What’s the connection between plugin security and “excessive agency”?

Plugins expand what an LLM can do—fetch web content, generate URLs, or trigger actions—so they can become an attack surface. The workshop recommends least-privilege access control for plugins, vetting plugin developers and reputation (e.g., reviews), testing before production, and adding user confirmations for sensitive or automated actions. “Excessive agency” is treated as the broader risk of letting the model take open-ended actions (like arbitrary URL opening) that are difficult to secure; mitigation includes tracking user authorization and using human-in-the-loop approvals when possible.

How does the hands-on demo use monitoring without sending raw sensitive text to WhyLabs?

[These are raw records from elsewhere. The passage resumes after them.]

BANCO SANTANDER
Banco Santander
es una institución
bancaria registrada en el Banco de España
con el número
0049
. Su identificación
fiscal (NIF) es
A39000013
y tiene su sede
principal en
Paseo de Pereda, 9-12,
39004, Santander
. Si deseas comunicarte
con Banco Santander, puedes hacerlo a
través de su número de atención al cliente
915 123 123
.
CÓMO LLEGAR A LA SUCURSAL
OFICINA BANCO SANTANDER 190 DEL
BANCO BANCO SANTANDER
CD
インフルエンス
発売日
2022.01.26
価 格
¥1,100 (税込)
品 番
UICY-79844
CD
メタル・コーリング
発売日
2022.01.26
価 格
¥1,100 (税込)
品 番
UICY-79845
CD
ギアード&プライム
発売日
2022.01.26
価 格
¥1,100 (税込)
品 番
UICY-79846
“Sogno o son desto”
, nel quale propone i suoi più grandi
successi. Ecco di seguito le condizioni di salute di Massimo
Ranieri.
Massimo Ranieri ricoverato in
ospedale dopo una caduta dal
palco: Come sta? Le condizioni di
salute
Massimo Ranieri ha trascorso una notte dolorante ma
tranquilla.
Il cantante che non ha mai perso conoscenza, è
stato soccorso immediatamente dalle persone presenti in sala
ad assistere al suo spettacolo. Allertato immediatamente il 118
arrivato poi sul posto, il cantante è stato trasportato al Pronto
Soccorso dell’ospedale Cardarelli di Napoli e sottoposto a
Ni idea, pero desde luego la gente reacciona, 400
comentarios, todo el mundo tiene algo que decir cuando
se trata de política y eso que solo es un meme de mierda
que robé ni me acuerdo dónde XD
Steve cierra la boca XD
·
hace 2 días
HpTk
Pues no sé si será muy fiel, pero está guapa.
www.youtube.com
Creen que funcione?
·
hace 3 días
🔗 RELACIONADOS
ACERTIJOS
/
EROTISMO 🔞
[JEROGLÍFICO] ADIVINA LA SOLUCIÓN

The demo uses Lanit to extract security-relevant metrics (scores for jailbreak similarity, toxicity, sentiment, refusal likelihood, and PII patterns) from prompts and responses. Crucially, it sends only the derived scores to the WhyLabs platform rather than the raw prompts/responses, reducing the chance of exposing sensitive data. Dashboards then visualize metrics and help correlate events—such as increased jailbreak similarity and toxicity—with spikes in PII leakage, enabling targeted investigation.

Review Questions

  1. Which OWASP categories were tied most directly to the need for least-privilege design, and how do those categories differ (prompt injection vs. excessive agency vs. insecure plugin design)?
  2. For an LLM feature that generates SQL, what specific validation and monitoring steps would you implement to reduce insecure output handling risk?
  3. In the demo approach, what signals are extracted by Lanit, and why is sending only scores (not raw text) a meaningful security choice?

Key Points

  1. 1

    Assume LLM applications can be manipulated; design with hostile prompts in mind rather than relying on “best effort” prompt engineering.

  2. 2

    Use least-privilege and isolation so LLMs can’t control the full user experience or upstream/downstream systems after a successful attack.

  3. 3

    Validate LLM outputs—especially when outputs trigger actions like SQL, API calls, or automation—then monitor for expected structure, length, and quality.

  4. 4

    Treat training data poisoning and supply-chain risks as real uncertainties, particularly for API-based models where training data and lifecycle details are opaque.

  5. 5

    Prevent and detect sensitive information disclosure by blocking sensitive inputs, anonymizing datasets for fine-tuning, and monitoring responses for PII patterns.

  6. 6

    Harden plugin and tool integrations with least privilege, vetted sources, testing, and user confirmations for sensitive actions.

  7. 7

    Reduce overreliance by monitoring output quality and adding interface and workflow steps that force review for high-stakes decisions.

Highlights

Prompt injection mitigation starts with a mindset shift: treat LLM apps as potentially malicious and limit what the model can do through least-privilege design.
Insecure output handling becomes dangerous when LLM outputs drive downstream actions; zero-trust isolation plus output validation and monitoring are the core defenses.
The demo’s monitoring pipeline extracts security signals and sends only scores (not raw prompts/responses), enabling visibility while lowering exposure of sensitive text.
A correlated spike pattern—higher jailbreak similarity and toxicity alongside increased refusal and PII leakage—can help pinpoint why an LLM suddenly misbehaved.
Overreliance is framed as a security-adjacent risk: fluent outputs can mislead decision-makers unless quality checks and cross-verification are built into workflows.